It's a misconception that the reasons leading up to therapy and that attending therapy itself are linked in any way to weaknesses.
When we were little ones, in whatever circumstances we were presented with, in many ways, we would have learned to "pull ourselves together". There are many ways that a child can do this. A child eventually becomes tired from acting out, not being seen or heard and not getting what we wanted or at times, needed and eventually the coping mechanisms were built. The coping mechanisms can be seen as a way of coping with the painful emotions (namely sadness, fear, anger and shame) that came up from our early experiences.
Much of the time, the way that these coping mechanisms were constructed was based on a combination of what we experienced and saw from our care-givers (often parents) and the circumstances that we grew up in (often called the environment). But let's face it, little ones don't have adult minds and it is perfectly understandable that, whatever the coping mechanisms were in those early years, these are actually unlikely to be satisfactory, relevant or even wholly effective throughout life.

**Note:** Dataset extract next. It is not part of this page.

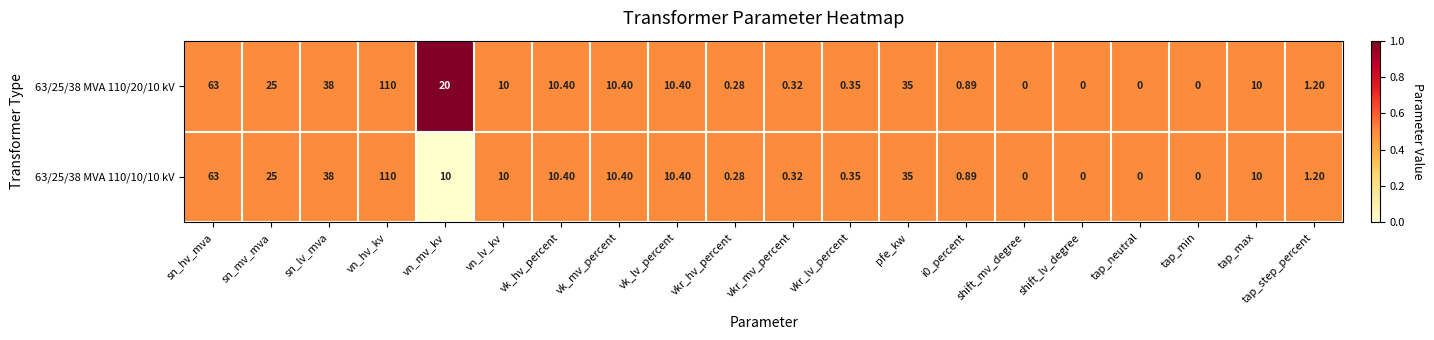

Rank the series at vn_mv_kv from lowest to highest value.

63/25/38 MVA 110/10/10 kV, 63/25/38 MVA 110/20/10 kV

The conundrum often comes when the cost of continuing to use these coping mechanisms outweighs the cost of not using them at all. We can feel check-mated, trapped and with a feeling that things just aren't working anymore. The coping mechanisms can end up redundant and we are faced with those same painful emotions that we were trying to avoid in the first place. It is not uncommon to be left feeling very vulnerable and out of control when this happens.
This can be a point when someone turns to therapy. Society, especially with its "do now", "do quick" outlook and the pressures that are more prevalent than ever to "look well", is not helpful to the conundrum of the defences not working anymore. Often, we feel that it is a weakness to even admit to ourselves that we are not ok, let alone to others, whether that be friends, partners, families, employers or even therapists.
It takes great strength to allow oneself to be vulnerable together with another. It takes great courage to walk on the path together through what is happening and what happened. In many cases, it would actually seem easier to scrape together the same coping mechanisms and push on alone rather than to sit with the pieces and work through it. In this respect, it can be viewed as very brave to make the choice to sort things out than to press on and turn a blind eye.